(Ed. Note: As the Stanley Cup Playoffs continue, we're bound to lose some friends along the journey. We've asked for these losers, gone but not forgotten, to be eulogized by the people who knew the teams best: The bloggers who hated them the most. Here is New York Rangers blogger Scotty Hockey, fondly recalling the New York Islanders. Again, this was not written by us. Also: This is a roast and you will be offended by it, so don't take it so seriously.)
We come here today to mourn the lost on Long Island. Don't worry -- Rick DiPietro was still just joking.
No, we congregate to appreciate the passing of the 2013 New York Islanders.
Oh, it was quite the run -- one that will be remembered for the 15 minutes it takes all of their new fans to put their still-tagged sweaters back in storage.
And perhaps they'll reminisce fondly in the future, a few years down the line, when they sell those blue and orange atrocities at Goodwill stores to Brooklyn hipsters who find them ironic.
"Dude, there was really someone named Okposo!"
A few old-school fans finally returned to Uniondale and got all weepy for the days past, before Fort Neverlose was an asbestos-filled …

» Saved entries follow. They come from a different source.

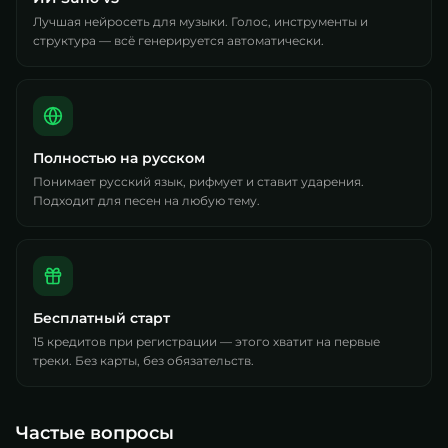
Лучшая нейросеть для музыки. Голос, инструменты и
структура — всё генерируется автоматически.
Полностью на русском
Понимает русский язык, рифмует и ставит ударения.
Подходит для песен на любую тему.
Бесплатный старт
15 кредитов при регистрации — этого хватит на первые
треки. Без карты, без обязательств.
Частые вопросы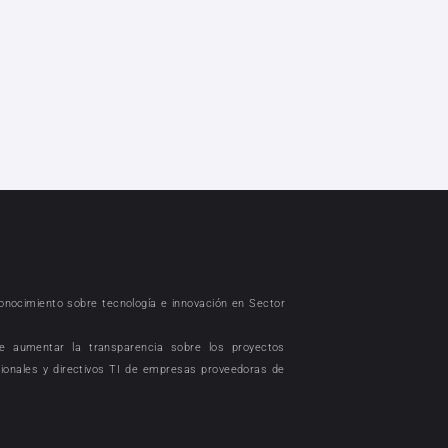
conocimiento sobre tecnología e innovación en Sector
e aumentar la transparencia sobre los proyectos
sionales y directivos TI de empresas proveedoras de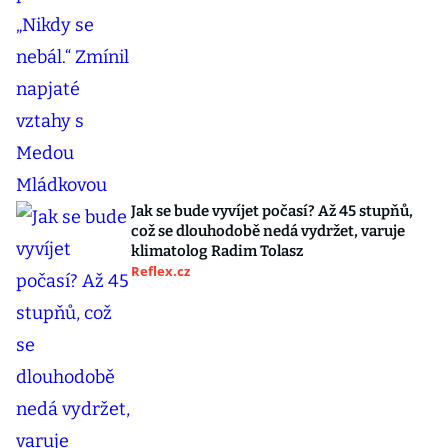
Jak se bude vyvíjet počasí? Až 45 stupňů,
což se dlouhodobě nedá vydržet, varuje
klimatolog Radim Tolasz
Reflex.cz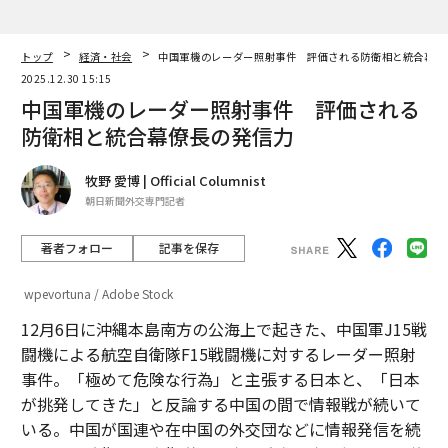
れ、イェルシャルミ氏は業界が必要とする人材の需要が
満たされていないことを目の当たりにしている。彼は現
在、自分の役割の大きな部分として、国レベルで認識を
トップ
経済・社会
中国軍機のレーダー照射事件 評価される防衛相と統合幕僚
高め、米国の量子産業を優位に立たせるための適切なス
2025.12.30 15:15
キル開発を促進することだと考えている。それができな
中国軍機のレーダー照射事件 評価される
ければ、他の世界的競争相手にリードを譲る可能性があ
防衛相と統合幕僚長の発信力
る。
牧野 愛博 | Official Columnist
量子コンピューティング産業にはどのような人
朝日新聞外交専門記者
材が必要か？
著者フォロー
記事を保存
発見の初期段階では、ほとんどの新技術は少数の学者、
科学者、エンジニアによって支えられている。しかし、
wpevortuna / Adobe Stock
研究の確信が高まり、経済的機会がより明白になるにつ
12月6日に沖縄本島南方の公海上で起きた、中国軍J15戦
れて、その分野は成長し、投資家、起業家、プログラマ
闘機による航空自衛隊F15戦闘機に対するレーダー照射
ー、製造業者、管理サポートを引き寄せる。半導体産業
事件。「極めて危険な行為」と主張する日本と、「日本
や航空産業はこのパターンの例である。
が挑発してきた」と反論する中国の間で情報戦が続いて
いる。中国が国連や在中国の外交団などに情報発信を続
量子産業は歴史的に科学に基づいた分野であり、多くの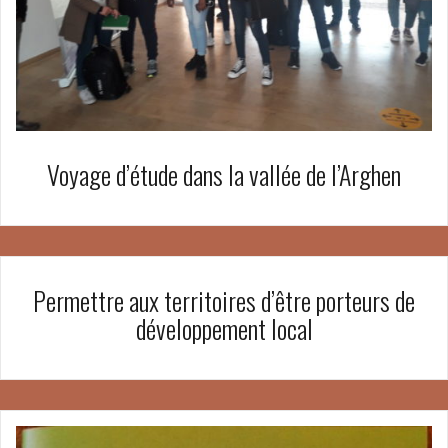
Voyage d’étude dans la vallée de l’Arghen
Permettre aux territoires d’être porteurs de
développement local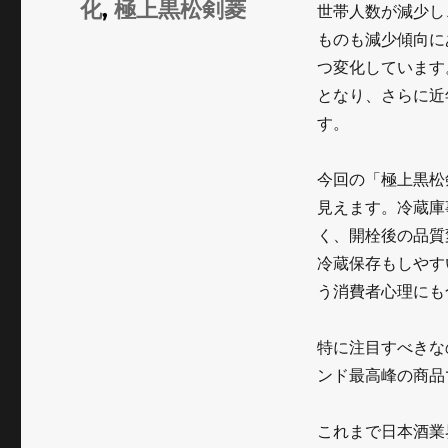
化
,
極上黒松剣菱
世帯人数が減少し
ー
ものも減少傾向に
つ変化しています
となり、さらに近年
す。
今回の「極上黒松
見えます。冷蔵庫
く、開栓後の品質
冷蔵保存もしやす
う消費者心理にも
特に注目すべきな
ンド最高峰の商品
これまで日本酒業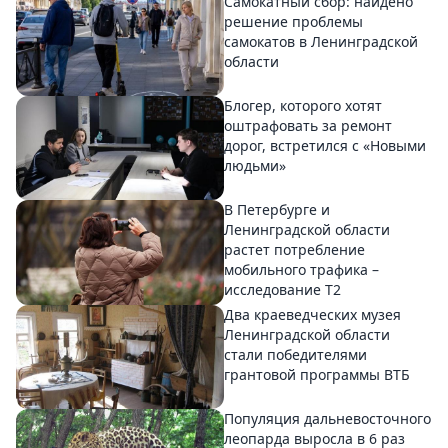
Самокатный сбор: найдено
решение проблемы
самокатов в Ленинградской
области
Блогер, которого хотят
оштрафовать за ремонт
дорог, встретился с «Новыми
людьми»
В Петербурге и
Ленинградской области
растет потребление
мобильного трафика –
исследование T2
Два краеведческих музея
Ленинградской области
стали победителями
грантовой программы ВТБ
Популяция дальневосточного
леопарда выросла в 6 раз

… stinking eyesore that even Mr. Optimist Gary Bettman admitted was a dump four years ago. But, before the bandwagon arrived when Crosby came to town for Game 3, the Isles averaged 617 less fans per game than the Coyotes.
The Phoenix Coyotes.
But the building filled up for those three playoff games, and the bandwagon arrived in time to see the first home playoff win in 11 years with Game 4. Alas, there were no heroics to be had in Game 6. No J.P. Parise, no Nystrom, no Tonelli, no Volek. Just a victory lap, after being eliminated.
Get one thing streit or strait or straight (whatever): This very well may have been the first step for a young side on their way to Stanley.
It's that thought that keeps me up at night.
But it does come after years and years of peaceful sleep, full of calm dreams of Mike Milbury's failures and John Spano's "fortunes".
The rivals of the Rangers have faded so far over the years that many of the Blueshirt faithful found themselves willing to root for the Islanders in the playoffs - something utterly unthinkable a generation ago (and still high treason in my book).
The Isles were the lesser of two evils, a shocking turn for the franchise that used to employ Satan himself - no, not Miro - Denis Potvin.
As have the Isles since he retired, for years and years and years and years. The Penguins tanked for quite some time to build their pool of top prospects and the Isles have managed to avoid mismanagement for long enough to start to do the same. John Tavares, Casey Cizikas, Brock Nelson … and a bunch of other kids who aren't in the NHL yet.
Sure the busts are still around - Michael Grabner and Josh Bailey combined for a one goal in the series - but if a million monkeys on a million typewriters can pen Shakespeare, surely the Isles front office can come up with a competitive roster.
But we didn't come here to laud the losers, we gathered to bury them. In spite of reality, they had such high hopes - hopes that they could finish higher than the Rangers. How quaint. Unfortunately for them, reality set in at the worst possible time and three straight losses to finish the regular season left them a point behind the Blueshirts.
The playoffs started in predictable fashion, with the Islanders getting annihilated by the Penguins 5-0. Then the incalculable arrogance of Marc-Andre Fleury actually gave the Isles a real chance, but Dan Bylsma came to his senses and saved the series by starting Tomas Vokoun before it was too late.
Despite the blown-dry glory that was Jack Cap's coif, the coach couldn't coax Tim Thomas to show up. The Isles were stuck with Evgeni Nabokov and, as Sharks fans can attest, that doesn't bode well when looking for postseason glory.
Things outside of the crease weren't much better. Travis Hamonic couldn't shake his AHL temper, Andy MacDonald bought the farm and Frans Nielsen was far from himself. Garth Snow may have brainwashed Lubo Visnovsky into loving Long Island but he couldn't get him to contribute a single power play point against the Pens.
Speaking of Snow and a lack of contributions: Brad Boyes.
After justifying fighting's place in postseason play, Kyle Okposo's fists couldn't do anything to change the team's fortunes over the final two games and Matt Moulson went missing for three.
In the end, Pittsburgh prevailed and put off the future for another season. Paul Martin and Brooks Orpik put shots off posts and the Pens came from behind to close out the Isles on Saturday night. That it came down to a Game 6 is ridiculous, but Bylsma's boys had to learn that even a young, ugly dog has a bit of a bite.
Like Cizikas, the Islanders took one across the chin and were blooded. The kid survived and stepped back on the ice as good as ever; how his team fares next fall that is yet to be seen.
The series was an educational experience for the young Isles, and for everyone else as well.
I mean, who knew Marty Reasoner was still in the NHL?